October 31, 2017, I awake to get ready to work the same as every morning, alarm blaring at 7 AM.  As I always do, because I’m sports obsessive, I check ESPN for breaking news to start my morning.  I’m greeted with the news that the Miami Dolphins have traded Running Back Jay Ajayi to the Philadelphia Eagles for a 4th round draft pick.

And then I realize that despite my commitment to the Dolphins that they aren’t committed to me.  I had lived in denial that teams aren’t loyal to players, and that any loyalty based on a player is a doomed iceberg to be floating on.  Throughout the day, rumors swirl that they are looking to trade Jarvis Landry as well (my second favorite player on the offense), they don’t pull the trigger, but it’s abundantly clear to me that our relationship isn’t going to work.  I’ve tried to make it work, but it takes two for a relationship to succeed, and we don’t have that. 

I’ve always been afraid to move away from Miami as my team.  I feel like I’ve made a commitment to them.  I don’t break commitments.  I take a long, hard look at my decisions before I make them, and even if I make a bad one, I try to stick with it and accept the consequences.  I didn’t willing end my marriage, I didn’t short sell my house when it made all the sense in the world to do so, I haven’t given up any of my pets even though they make finding housing a nightmare on a consistent basis.  But I’ve realized how foolish it is to take that stance with my sports teams. 

I didn’t make a vow with the Dolphins, I’m not married, and what’s more is that they don’t actually rely on me at all.  Staying with them doesn’t help them, it only hurts me.  We’re not a good fit.  Their fans don’t fit me, their team doesn’t fit me, their location, despite the arguments of a four year old me, doesn’t fit me.  We’re not meant to be together.  

Three weeks ago, I went and spent some time in Oakland with friends and family.  We soaked in a plethora of sports events while there, the capstone of which was a jaunt in the Black Hole at a Raiders game.  Those people fit me.  They are loyal.  They have been bad just as long as Miami has, and they are loyal.  The team left for twenty years, came back, and are leaving again, but they remain loyal.  They scream for four quarters, they hate the other team and let them know it.  The team stinks, and that’s okay.  They are close enough (and still will be after the move) that they won’t require a miracle to watch, or a loan to see in person.  I didn’t go thinking my fandom was for sale, three weeks after coming back, I realized that fandom should need to be bought, it should simply be desired. 

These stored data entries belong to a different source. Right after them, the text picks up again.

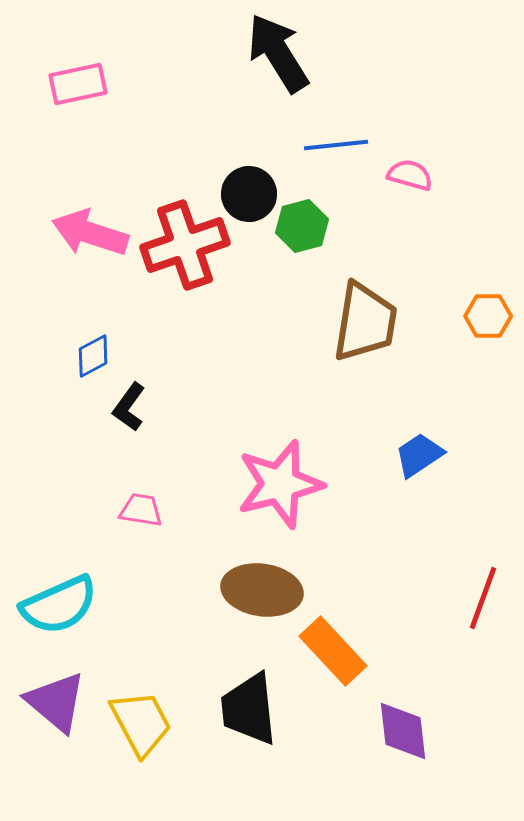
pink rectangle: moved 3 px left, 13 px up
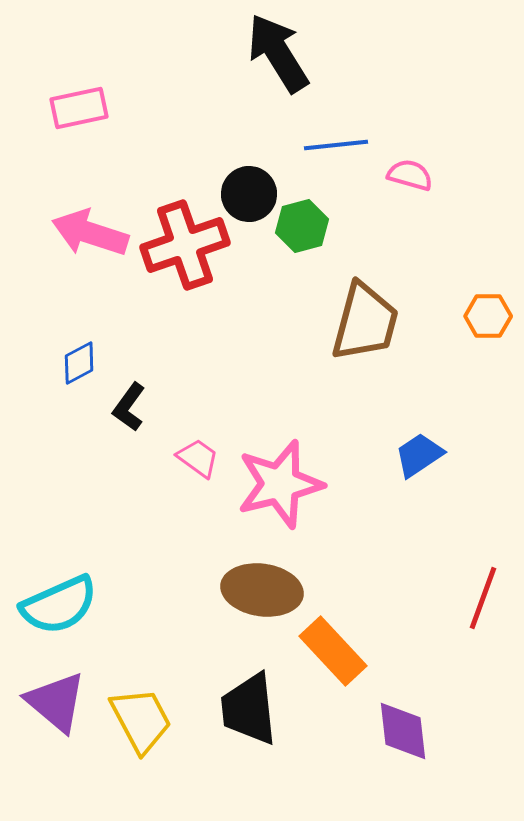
pink rectangle: moved 1 px right, 24 px down
brown trapezoid: rotated 6 degrees clockwise
blue diamond: moved 14 px left, 7 px down
pink trapezoid: moved 57 px right, 52 px up; rotated 27 degrees clockwise
yellow trapezoid: moved 3 px up
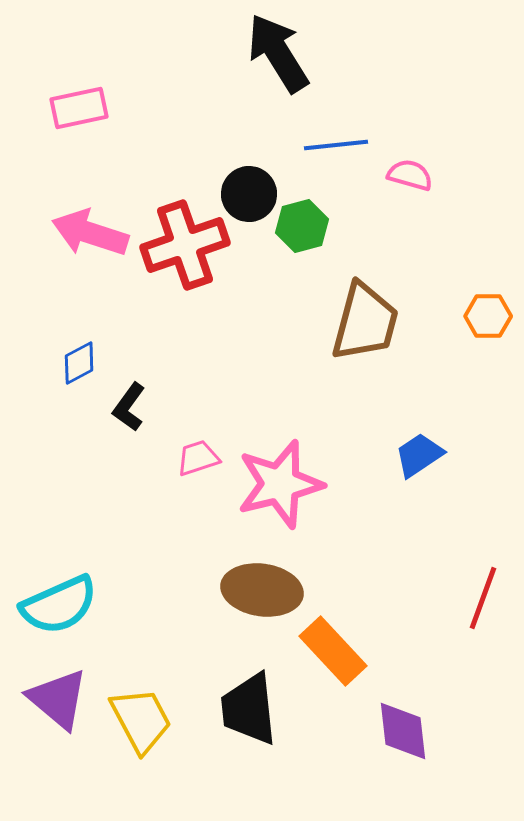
pink trapezoid: rotated 54 degrees counterclockwise
purple triangle: moved 2 px right, 3 px up
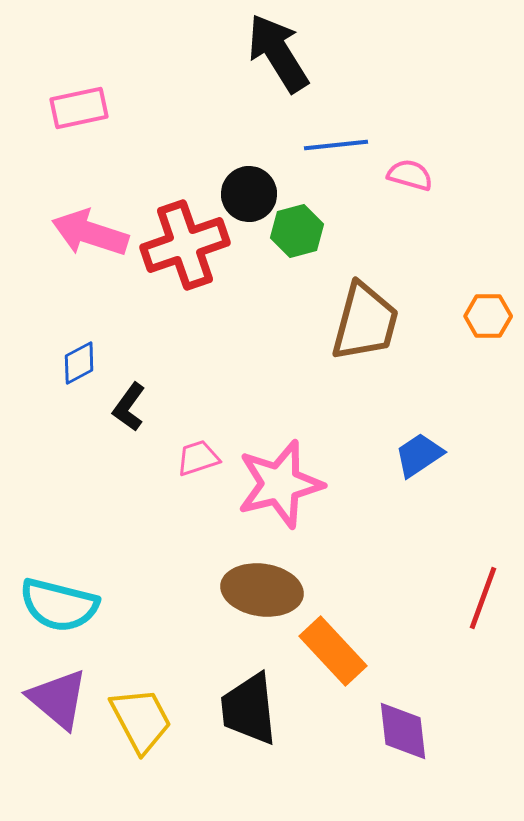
green hexagon: moved 5 px left, 5 px down
cyan semicircle: rotated 38 degrees clockwise
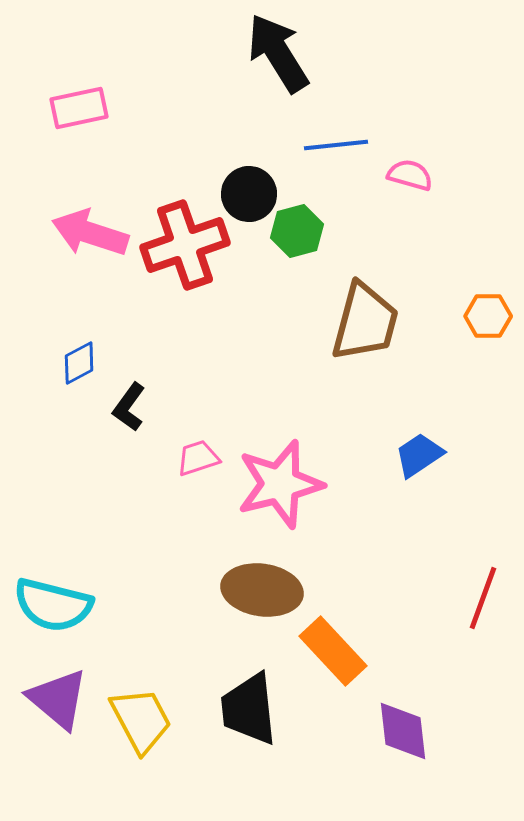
cyan semicircle: moved 6 px left
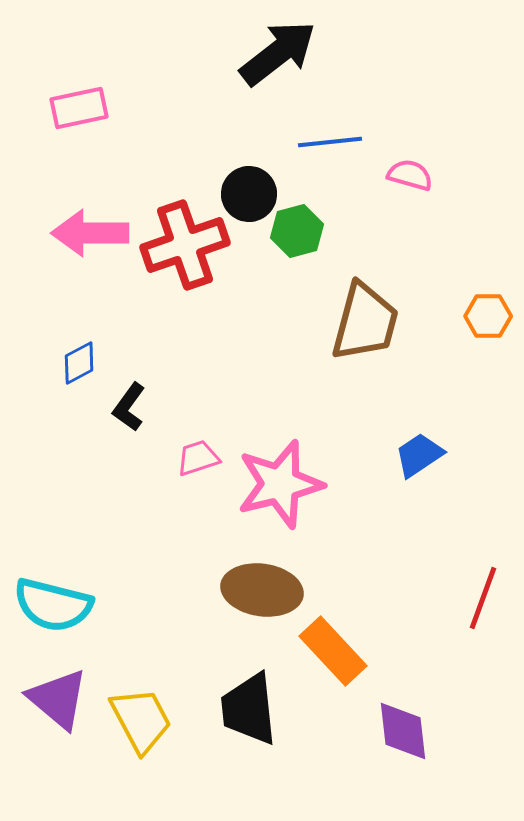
black arrow: rotated 84 degrees clockwise
blue line: moved 6 px left, 3 px up
pink arrow: rotated 18 degrees counterclockwise
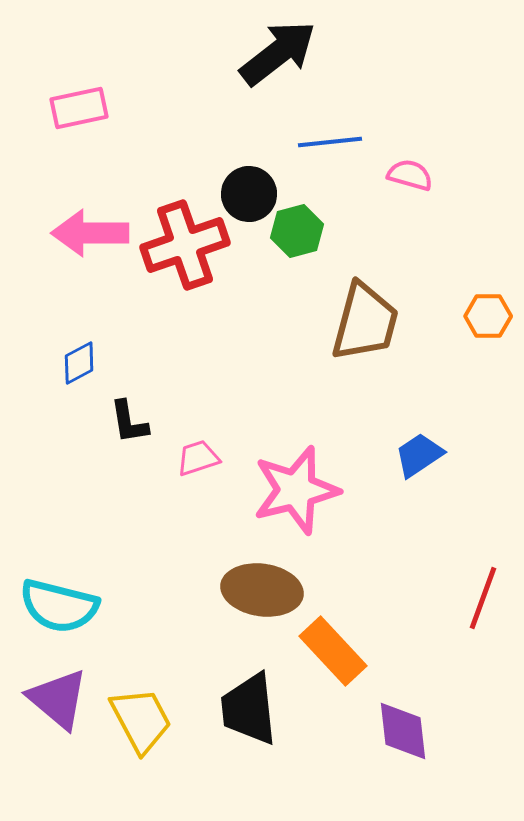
black L-shape: moved 15 px down; rotated 45 degrees counterclockwise
pink star: moved 16 px right, 6 px down
cyan semicircle: moved 6 px right, 1 px down
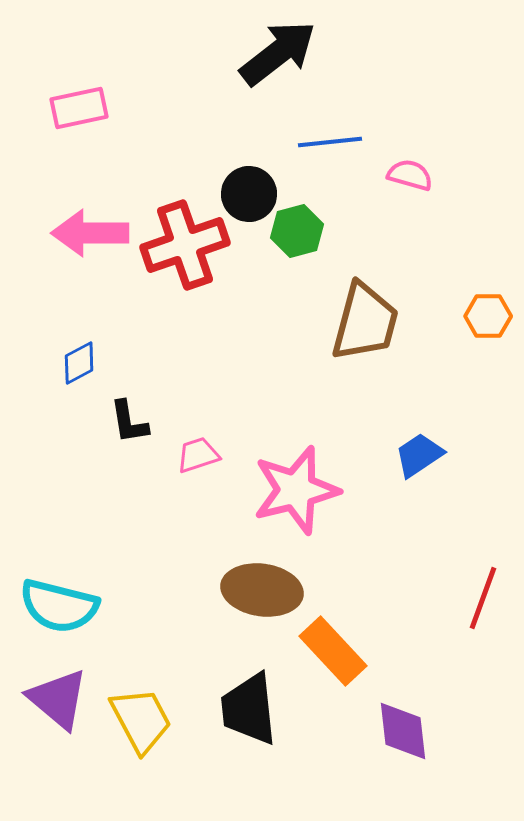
pink trapezoid: moved 3 px up
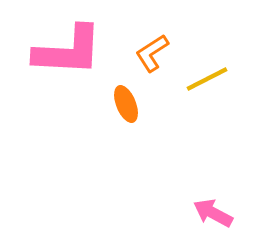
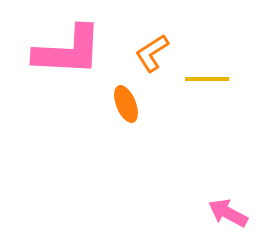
yellow line: rotated 27 degrees clockwise
pink arrow: moved 15 px right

It’s been a long time since I’ve desired my Dolphins.  It’s time to stop making my fandom a chore, and look for happiness in it.  I’m doing that now.  Miami, it’s not me, and it’s not you, it’s both of us.  You’ll always have a place in my heart, but it’s no longer going to be first place.  It’s bittersweet, it hurts, but it’s time.  We are through, but I hope you find success without me. 


My heart has a new home in Raider Nation.  Just win, baby.